WORK INSTRUCTIONS
Please return every line from the entries that has the string "CIRCLE" in it.

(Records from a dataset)
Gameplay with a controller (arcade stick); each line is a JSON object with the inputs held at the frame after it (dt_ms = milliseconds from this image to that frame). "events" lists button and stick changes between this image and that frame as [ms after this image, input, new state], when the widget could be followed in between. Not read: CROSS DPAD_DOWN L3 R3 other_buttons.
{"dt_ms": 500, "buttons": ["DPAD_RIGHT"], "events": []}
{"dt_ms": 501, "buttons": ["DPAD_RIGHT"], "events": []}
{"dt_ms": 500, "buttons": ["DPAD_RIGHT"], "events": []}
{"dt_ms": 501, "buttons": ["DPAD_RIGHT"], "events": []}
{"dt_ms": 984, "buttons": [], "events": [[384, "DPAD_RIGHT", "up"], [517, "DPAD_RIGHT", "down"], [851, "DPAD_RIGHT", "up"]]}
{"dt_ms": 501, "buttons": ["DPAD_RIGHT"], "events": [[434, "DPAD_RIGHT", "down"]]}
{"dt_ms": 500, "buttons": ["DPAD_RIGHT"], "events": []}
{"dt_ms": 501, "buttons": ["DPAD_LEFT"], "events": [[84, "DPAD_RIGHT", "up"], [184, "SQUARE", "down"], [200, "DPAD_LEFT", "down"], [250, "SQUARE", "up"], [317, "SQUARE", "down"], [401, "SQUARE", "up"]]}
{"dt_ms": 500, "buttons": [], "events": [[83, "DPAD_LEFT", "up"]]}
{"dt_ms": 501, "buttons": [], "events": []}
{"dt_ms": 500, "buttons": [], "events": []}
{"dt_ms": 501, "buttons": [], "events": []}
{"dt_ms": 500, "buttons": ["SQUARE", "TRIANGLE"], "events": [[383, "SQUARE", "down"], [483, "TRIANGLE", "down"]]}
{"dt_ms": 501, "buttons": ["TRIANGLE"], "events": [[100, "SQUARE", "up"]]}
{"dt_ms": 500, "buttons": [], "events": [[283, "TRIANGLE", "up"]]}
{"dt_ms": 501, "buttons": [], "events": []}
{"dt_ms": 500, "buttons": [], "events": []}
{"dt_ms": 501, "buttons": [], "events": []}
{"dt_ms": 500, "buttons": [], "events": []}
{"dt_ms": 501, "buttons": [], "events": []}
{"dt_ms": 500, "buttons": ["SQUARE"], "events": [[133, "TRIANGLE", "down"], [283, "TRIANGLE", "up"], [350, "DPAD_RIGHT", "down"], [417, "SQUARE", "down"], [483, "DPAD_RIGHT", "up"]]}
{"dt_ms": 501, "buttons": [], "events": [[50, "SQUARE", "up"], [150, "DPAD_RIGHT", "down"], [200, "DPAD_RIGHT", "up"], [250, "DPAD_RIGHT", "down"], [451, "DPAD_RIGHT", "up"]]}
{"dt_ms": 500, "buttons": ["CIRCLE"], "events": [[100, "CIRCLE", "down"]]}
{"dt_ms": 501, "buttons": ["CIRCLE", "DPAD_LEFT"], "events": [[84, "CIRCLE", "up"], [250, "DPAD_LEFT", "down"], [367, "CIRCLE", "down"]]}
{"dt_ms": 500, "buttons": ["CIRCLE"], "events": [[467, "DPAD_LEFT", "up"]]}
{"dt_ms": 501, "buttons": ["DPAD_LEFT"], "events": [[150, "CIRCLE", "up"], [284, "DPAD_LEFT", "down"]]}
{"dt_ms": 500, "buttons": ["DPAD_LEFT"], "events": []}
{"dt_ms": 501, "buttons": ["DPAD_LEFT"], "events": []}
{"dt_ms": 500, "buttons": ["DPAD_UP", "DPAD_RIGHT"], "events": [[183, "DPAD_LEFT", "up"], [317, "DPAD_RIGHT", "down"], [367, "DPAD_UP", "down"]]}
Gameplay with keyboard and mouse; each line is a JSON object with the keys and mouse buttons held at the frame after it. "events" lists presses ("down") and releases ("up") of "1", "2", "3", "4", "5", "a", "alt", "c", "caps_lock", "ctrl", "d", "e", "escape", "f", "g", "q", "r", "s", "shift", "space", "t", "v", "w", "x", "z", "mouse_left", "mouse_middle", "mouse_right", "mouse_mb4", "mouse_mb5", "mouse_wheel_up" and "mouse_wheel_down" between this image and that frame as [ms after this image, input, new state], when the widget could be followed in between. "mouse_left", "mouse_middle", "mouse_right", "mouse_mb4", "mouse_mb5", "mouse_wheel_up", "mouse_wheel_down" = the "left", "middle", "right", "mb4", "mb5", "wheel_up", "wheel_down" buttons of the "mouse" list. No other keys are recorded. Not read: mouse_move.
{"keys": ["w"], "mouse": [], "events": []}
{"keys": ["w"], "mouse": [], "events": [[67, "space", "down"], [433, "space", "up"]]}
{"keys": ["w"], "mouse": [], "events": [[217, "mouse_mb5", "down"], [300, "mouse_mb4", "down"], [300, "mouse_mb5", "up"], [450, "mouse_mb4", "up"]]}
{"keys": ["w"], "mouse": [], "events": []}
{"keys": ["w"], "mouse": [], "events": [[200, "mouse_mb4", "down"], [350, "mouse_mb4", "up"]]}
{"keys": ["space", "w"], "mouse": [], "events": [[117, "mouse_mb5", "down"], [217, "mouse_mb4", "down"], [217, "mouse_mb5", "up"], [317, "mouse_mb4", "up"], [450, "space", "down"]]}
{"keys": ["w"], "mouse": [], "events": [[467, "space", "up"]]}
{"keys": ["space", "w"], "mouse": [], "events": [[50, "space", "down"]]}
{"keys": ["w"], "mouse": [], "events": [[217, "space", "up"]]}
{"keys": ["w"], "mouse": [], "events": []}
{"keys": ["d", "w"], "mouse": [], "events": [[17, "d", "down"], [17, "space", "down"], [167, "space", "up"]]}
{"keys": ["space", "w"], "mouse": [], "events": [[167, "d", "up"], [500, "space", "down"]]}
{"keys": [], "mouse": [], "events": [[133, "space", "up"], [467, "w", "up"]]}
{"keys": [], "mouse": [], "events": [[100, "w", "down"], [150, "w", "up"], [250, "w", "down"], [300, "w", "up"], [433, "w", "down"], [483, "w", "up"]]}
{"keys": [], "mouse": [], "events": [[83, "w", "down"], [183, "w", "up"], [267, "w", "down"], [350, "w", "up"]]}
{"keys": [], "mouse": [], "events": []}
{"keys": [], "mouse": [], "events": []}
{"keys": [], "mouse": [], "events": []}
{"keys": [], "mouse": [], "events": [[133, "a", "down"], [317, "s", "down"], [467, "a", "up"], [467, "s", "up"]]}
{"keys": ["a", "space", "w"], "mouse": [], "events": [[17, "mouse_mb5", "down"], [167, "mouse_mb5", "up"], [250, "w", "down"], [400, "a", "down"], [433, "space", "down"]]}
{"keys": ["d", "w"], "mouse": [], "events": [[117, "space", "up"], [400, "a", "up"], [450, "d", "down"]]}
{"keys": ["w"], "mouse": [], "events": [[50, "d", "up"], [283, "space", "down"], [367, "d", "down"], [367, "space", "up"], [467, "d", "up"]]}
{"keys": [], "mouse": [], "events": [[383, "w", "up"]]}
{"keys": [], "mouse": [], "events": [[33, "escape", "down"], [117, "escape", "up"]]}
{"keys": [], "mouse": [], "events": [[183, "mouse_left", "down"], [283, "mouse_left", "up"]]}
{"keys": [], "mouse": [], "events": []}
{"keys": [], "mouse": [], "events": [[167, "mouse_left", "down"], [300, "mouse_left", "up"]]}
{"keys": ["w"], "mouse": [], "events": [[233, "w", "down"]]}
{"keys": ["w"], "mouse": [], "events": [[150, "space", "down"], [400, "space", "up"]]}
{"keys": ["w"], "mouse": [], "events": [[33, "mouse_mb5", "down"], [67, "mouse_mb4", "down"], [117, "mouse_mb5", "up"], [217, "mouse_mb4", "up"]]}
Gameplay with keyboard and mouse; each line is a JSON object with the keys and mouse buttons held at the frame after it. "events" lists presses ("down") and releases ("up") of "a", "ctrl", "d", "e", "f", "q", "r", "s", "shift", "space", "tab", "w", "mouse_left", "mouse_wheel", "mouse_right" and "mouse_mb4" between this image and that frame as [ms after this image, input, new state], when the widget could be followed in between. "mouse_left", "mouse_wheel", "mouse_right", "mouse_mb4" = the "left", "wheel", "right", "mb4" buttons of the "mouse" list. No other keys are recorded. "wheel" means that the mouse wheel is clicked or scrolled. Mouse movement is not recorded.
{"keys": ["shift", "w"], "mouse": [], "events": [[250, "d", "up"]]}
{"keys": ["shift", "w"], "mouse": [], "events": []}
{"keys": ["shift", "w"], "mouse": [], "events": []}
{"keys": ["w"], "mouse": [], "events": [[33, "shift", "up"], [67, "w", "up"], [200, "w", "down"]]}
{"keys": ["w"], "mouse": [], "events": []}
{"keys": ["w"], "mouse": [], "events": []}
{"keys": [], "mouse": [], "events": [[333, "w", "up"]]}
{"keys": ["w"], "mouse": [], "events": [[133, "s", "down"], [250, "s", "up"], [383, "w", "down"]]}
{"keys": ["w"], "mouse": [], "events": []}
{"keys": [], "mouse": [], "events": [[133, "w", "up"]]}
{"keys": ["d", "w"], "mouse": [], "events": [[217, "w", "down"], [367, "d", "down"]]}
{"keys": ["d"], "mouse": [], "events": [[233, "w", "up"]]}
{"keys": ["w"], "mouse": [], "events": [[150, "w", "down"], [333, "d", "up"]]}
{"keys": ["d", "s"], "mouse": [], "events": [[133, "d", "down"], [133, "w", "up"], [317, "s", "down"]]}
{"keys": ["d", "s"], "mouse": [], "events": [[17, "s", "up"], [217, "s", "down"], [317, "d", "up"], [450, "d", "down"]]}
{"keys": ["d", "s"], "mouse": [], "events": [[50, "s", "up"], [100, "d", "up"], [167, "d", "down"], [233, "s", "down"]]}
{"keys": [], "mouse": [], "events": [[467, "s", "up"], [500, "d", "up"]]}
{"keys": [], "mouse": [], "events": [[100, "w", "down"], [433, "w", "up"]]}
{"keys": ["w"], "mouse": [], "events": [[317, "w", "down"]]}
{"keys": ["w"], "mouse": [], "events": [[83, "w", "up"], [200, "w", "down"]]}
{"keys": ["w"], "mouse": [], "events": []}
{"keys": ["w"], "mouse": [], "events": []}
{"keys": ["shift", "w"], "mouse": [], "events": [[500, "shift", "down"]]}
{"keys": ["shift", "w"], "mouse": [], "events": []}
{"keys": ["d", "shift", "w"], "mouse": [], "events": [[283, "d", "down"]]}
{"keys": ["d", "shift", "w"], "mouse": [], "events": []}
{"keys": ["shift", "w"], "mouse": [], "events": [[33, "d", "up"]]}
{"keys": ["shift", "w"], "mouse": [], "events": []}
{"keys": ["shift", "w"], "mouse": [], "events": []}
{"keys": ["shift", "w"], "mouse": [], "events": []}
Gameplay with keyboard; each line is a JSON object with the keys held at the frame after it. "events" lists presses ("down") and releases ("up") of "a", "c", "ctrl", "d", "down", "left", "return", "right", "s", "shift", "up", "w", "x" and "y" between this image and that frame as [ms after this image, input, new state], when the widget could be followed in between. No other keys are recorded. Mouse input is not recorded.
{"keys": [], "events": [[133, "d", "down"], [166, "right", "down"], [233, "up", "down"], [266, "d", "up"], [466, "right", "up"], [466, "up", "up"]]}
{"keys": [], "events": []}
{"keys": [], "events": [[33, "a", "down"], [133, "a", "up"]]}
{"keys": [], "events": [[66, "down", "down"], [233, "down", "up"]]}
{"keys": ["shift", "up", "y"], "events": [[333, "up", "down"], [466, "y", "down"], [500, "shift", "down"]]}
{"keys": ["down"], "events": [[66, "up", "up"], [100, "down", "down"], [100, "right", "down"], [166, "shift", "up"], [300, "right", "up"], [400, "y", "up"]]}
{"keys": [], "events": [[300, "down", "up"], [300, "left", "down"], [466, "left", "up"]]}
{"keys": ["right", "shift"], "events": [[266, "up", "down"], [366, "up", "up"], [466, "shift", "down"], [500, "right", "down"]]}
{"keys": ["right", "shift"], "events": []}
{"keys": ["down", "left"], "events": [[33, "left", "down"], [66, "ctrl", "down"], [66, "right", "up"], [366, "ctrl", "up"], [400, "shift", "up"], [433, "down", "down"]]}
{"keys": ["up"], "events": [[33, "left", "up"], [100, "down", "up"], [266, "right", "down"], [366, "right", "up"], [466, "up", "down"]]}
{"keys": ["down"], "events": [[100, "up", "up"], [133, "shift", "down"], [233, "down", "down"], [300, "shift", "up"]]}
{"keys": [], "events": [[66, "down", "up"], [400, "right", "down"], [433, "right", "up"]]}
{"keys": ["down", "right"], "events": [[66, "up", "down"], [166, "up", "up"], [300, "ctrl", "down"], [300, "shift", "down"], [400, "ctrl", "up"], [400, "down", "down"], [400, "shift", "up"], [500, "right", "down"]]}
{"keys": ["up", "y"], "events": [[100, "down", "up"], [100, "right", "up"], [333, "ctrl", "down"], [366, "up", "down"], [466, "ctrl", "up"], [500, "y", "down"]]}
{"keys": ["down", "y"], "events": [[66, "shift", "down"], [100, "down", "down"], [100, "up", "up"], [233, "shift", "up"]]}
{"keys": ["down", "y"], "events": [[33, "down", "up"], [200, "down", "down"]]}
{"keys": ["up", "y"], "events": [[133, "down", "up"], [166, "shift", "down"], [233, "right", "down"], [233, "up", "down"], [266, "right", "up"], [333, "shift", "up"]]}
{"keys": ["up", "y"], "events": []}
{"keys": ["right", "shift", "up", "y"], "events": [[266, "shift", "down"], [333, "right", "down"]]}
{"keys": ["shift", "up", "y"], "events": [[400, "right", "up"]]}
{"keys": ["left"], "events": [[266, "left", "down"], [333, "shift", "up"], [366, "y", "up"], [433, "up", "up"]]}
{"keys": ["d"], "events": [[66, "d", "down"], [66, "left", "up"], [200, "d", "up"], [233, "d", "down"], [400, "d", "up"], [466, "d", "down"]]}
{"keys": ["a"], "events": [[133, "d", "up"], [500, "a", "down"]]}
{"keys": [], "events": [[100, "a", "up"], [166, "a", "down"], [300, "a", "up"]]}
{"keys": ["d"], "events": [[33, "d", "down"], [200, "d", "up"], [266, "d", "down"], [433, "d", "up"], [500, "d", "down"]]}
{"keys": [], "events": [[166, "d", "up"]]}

WORKED SOLUTION
{"dt_ms": 500, "buttons": ["CIRCLE"], "events": [[100, "CIRCLE", "down"]]}
{"dt_ms": 501, "buttons": ["CIRCLE", "DPAD_LEFT"], "events": [[84, "CIRCLE", "up"], [250, "DPAD_LEFT", "down"], [367, "CIRCLE", "down"]]}
{"dt_ms": 500, "buttons": ["CIRCLE"], "events": [[467, "DPAD_LEFT", "up"]]}
{"dt_ms": 501, "buttons": ["DPAD_LEFT"], "events": [[150, "CIRCLE", "up"], [284, "DPAD_LEFT", "down"]]}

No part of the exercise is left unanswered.